Neben der Freude unter den Juwelen vier Köchert Stücke zu identifizieren, durfte Christoph Köchert weitere Schmuckstücke außerordentlicher historischer Bedeutung in Händen halten. Unter ihnen sticht – neben dem 137 ct schweren Florentiner Diamanten – eine einzigartige, in einen riesigen Smaragd eingearbeitete Uhr Kaiserin Maria Theresias heraus, die für Kaiserin Elisabeth in den 1870er Jahren im Haus Köchert umgearbeitet wurde. Sie sollte zu ihrer zeitgleich von Alexander Emanuel Köchert geschaffenen Weinlaub Parure passen, deren sagenumwobene Smaragde ebenfalls auf Maria Theresia zurückgehen.

In Form eines Anhängers gearbeitet, ist die Uhr dabei in einen wunderschönen facettierten Smaragd in der Größe eines Hühnereis eingebettet und mit einem hellgrün durchscheinenden aufklappbaren Deckel versehen – ebenfalls aus Smaragd. „Das Schmuckstück an sich ist schon atemberaubend, so etwas gibt es auf der Welt kein zweites Mal.
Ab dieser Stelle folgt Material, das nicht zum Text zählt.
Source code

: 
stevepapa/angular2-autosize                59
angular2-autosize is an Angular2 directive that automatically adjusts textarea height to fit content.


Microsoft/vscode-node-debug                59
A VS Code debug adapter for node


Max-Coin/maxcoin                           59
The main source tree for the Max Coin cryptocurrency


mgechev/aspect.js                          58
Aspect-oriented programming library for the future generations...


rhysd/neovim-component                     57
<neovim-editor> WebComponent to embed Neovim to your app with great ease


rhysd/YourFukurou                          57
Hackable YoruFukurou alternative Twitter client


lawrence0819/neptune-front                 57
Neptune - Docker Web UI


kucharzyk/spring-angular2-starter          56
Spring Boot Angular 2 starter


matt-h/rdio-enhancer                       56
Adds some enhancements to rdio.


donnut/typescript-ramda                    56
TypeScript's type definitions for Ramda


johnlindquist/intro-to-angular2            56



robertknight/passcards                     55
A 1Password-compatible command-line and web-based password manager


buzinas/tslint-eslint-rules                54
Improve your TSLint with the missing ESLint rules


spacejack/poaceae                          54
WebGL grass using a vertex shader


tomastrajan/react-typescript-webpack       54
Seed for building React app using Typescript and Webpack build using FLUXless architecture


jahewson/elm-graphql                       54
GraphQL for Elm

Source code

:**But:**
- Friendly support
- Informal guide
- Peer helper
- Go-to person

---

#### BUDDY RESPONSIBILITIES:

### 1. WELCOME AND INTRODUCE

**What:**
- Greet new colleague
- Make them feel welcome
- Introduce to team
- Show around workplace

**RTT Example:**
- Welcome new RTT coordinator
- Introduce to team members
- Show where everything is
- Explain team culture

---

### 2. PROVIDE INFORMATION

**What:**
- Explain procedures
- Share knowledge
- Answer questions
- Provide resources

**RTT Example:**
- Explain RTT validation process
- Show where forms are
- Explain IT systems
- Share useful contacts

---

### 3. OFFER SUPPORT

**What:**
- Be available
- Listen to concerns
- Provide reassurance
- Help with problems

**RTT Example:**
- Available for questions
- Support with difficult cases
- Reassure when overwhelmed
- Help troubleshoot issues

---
Das muss man sich einmal vorstellen: ein riesiger Smaragd, in dem eine Uhr eingearbeitet ist! Und wenn man aber dann auch noch die Geschichte dazu hört, kann man nicht anders, als in Ehrfurcht zu erschauern“ sagt Christoph Köchert dazu.

Es ist immer ein aufregender Moment, wenn kaiserliche Schmuckstücke aus dem Haus Köchert wieder auftauchen, wie zum Beispiel die prachtvolle Diamant-Brosche mit großen Orient-Perl-Tropfen, deren Entwurfszeichnung sich im umfangreichen Archiv erhalten hat. Zwei weitere interessante Stücke sind eine Maschenbrosche und eine große prominente Hutnadel in den ungarischen Nationalfarben grün (Smaragde), rot (Rubine) und weiß (Diamanten), die mit großer Wahrscheinlichkeit aus den 1860er Jahren datieren und im Zusammenhang der ungarischen Krönung Franz Josephs und Elisabeths bestellt worden sein dürften.

Ein weiteres Highlight der Sammlung ist eine Taschenuhr, ebenfalls aus dem Besitz von Marie-Antoinette. Das Besondere an dieser Uhr ist, nicht nur dass diese von Jean-Antoine Lepine – dem einzigartigen und weltberühmten Uhrmacher der französischen Könige – angefertigt wurde, sondern auch, dass sie auf Ihrer Rückseite, hinter einem Glasdeckel verborgen, eine Haarlocke enthält. „Von wem dieses Haar stammt? Von Marie Antoinette selbst, von Maria Theresia, ihrer Mutter, Ludwig XVI, ihrem Mann, oder einem ihrer Kinder? Man weiß es nicht und wird es wahrscheinlich nie wissen und genau das ist auch das Faszinierende daran.“, meint Christoph Köchert.

Der Schmuck der berühmtgewordenen Vitrine XIII. galt seit Ende 1918 als verschollen. Er sollte Kaiserin Zita auf ihren Stationen im Exil auf der Flucht vor den Nazis bis nach Kanada begleiten. Kurz vor ihrem Tod verfügte sie, dass der Verbleib der Juwelen frühestens 100 Jahre nach dem Tod Kaiser Karls bekanntgemacht werden dürfe. Um den Erhalt des historisch gewachsenen und bedeutenden Ensembles für die Zukunft zu sichern, brachte die Familie den Schmuck nun in dessen neuer Heimat Kanada in eine Stiftung ein, wo er in absehbarer Zeit der Öffentlichkeit zugänglich gemacht werden soll.